Thomas Hoenig, head of the Kansas City Fed, spoke about his concerns that fiscal mismanagement would complicate the Fed's exit strategy and compromise its independence. Hoenig is an inflation hawk, and was the sole dissenter at last month's FOMC, opposing language promising that interest rates would stay near zero "for an extended period". Olivier Blanchard's new paper on macroeconomic policy, which tentatively suggests a more dovish attitude to inflation, had already come up during the discussion. Blanchard is interested in using a slightly higher inflation target--say 4%--to make room for counter-cyclical monetary policy in the next cycle, rather than to inflate away the current debt problem, though one could always make the case for doing both.
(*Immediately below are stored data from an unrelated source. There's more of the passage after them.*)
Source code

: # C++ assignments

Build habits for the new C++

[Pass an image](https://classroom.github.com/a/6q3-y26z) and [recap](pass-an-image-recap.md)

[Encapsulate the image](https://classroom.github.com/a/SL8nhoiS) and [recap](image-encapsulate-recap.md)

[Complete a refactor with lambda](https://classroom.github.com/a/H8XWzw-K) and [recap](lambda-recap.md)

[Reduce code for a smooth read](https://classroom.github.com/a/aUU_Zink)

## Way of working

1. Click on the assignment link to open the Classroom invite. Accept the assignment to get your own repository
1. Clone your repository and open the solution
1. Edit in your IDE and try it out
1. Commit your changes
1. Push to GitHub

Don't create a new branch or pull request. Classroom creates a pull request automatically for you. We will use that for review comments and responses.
Hoenig would be opposed to any such relaxation, stressing the difficulty (ie, the cost) of getting inflation back down once it has been allowed to rise.

The scope for using inflation to ease the US public debt burden is limited, in fact, because public debt maturities are quite short. (There would be a bigger effect on private debts, especially mortgages.) The Economist's Free Exchange has a discussion of the Blanchard paper which is worth reading--though I veered away at the end.
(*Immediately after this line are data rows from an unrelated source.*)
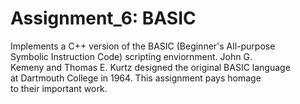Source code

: # Assignment_6: BASIC

Implements a C++ version of the BASIC (Beginner's All-purpose  
Symbolic Instruction Code) scripting enviornment.  John G.  
Kemeny and Thomas E. Kurtz designed the original BASIC language  
at Dartmouth College in 1964.  This assignment pays homage  
to their important work.
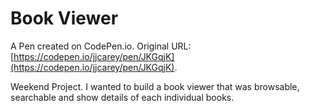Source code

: # Book Viewer

A Pen created on CodePen.io. Original URL: [https://codepen.io/jjcarey/pen/JKGqjK](https://codepen.io/jjcarey/pen/JKGqjK).

Weekend Project. I wanted to build a book viewer that was browsable, searchable and show details of each individual books.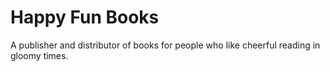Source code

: # Happy Fun Books

A publisher and distributor of books for people who like cheerful reading in gloomy times.


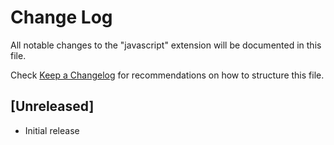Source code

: # Change Log

All notable changes to the "javascript" extension will be documented in this file.

Check [Keep a Changelog](http://keepachangelog.com/) for recommendations on how to structure this file.

## [Unreleased]

- Initial release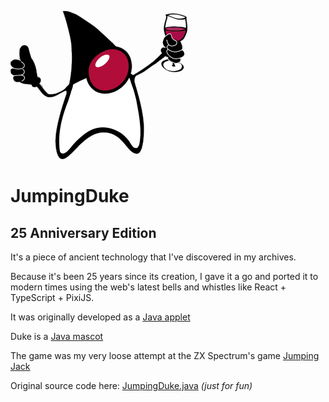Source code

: ![Duke](/doc/Duke.png)

# JumpingDuke

## 25 Anniversary Edition

It's a piece of ancient technology that I've discovered in my archives.

Because it's been 25 years since its creation, I gave it a go and ported it to modern times using the web's latest bells and whistles like React + TypeScript + PixiJS.

It was originally developed as a [Java applet](https://en.wikipedia.org/wiki/Java_applet)

Duke is a [Java mascot](https://dev.java/duke/)

The game was my very loose attempt at the ZX Spectrum's game [Jumping Jack](https://archive.org/details/zx_Jumping_Jack_1983_Imagine_Software_a_16K)

Original source code here: [JumpingDuke.java](JumpingDuke.java) *(just for fun)*

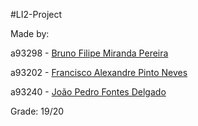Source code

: #LI2-Project

Made by:

a93298 - [Bruno Filipe Miranda Pereira](https://github.com/obrunofilipe)

a93202 - [Francisco Alexandre Pinto Neves](https://github.com/franl08)

a93240 - [João Pedro Fontes Delgado](https://github.com/delgas12)

Grade: 19/20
Perhaps the important thing to take away from this discussion is that to central bankers, inflation is a bogeyman. But to good economists, inflation is merely a variable, an economic indicator over which governments have some control and which they can manipulate to good or ill effect.

What does this view--the suggested distinction between central bankers and good economists--imply for central-bank independence? (By the way, aren't Ben Bernanke and Mervyn King good economists?) Second, does a good economist really think of inflation as merely one more variable to manipulate? Anti-inflation zeal, like most kinds of zeal, can be taken too far, but this seems too relaxed. There might be a case for a slightly higher inflation target, as Blanchard says. There might be a case for a price-level target, which would call for catch-up inflation after recessions. There might be a case for nominal GDP targets, my own preference, which also fail to nail down a particular inflation rate. But all of these approaches require pre-commitment to a regime, and a record that establishes credibility. I don't see how you square the "just another variable" approach with that.

I thought the most important thing in Blanchard's paper was what he said about the need for better automatic fiscal stabilizers--which is where we came in. (A VAT plus "regulator", anyone?) This has attracted far less attention than what he said about inflation. Raising inflation to deal with the long-term fiscal problem is a more respectable topic for discussion than tax reform. A sign of the times--and, as I say, we aren't scared enough yet.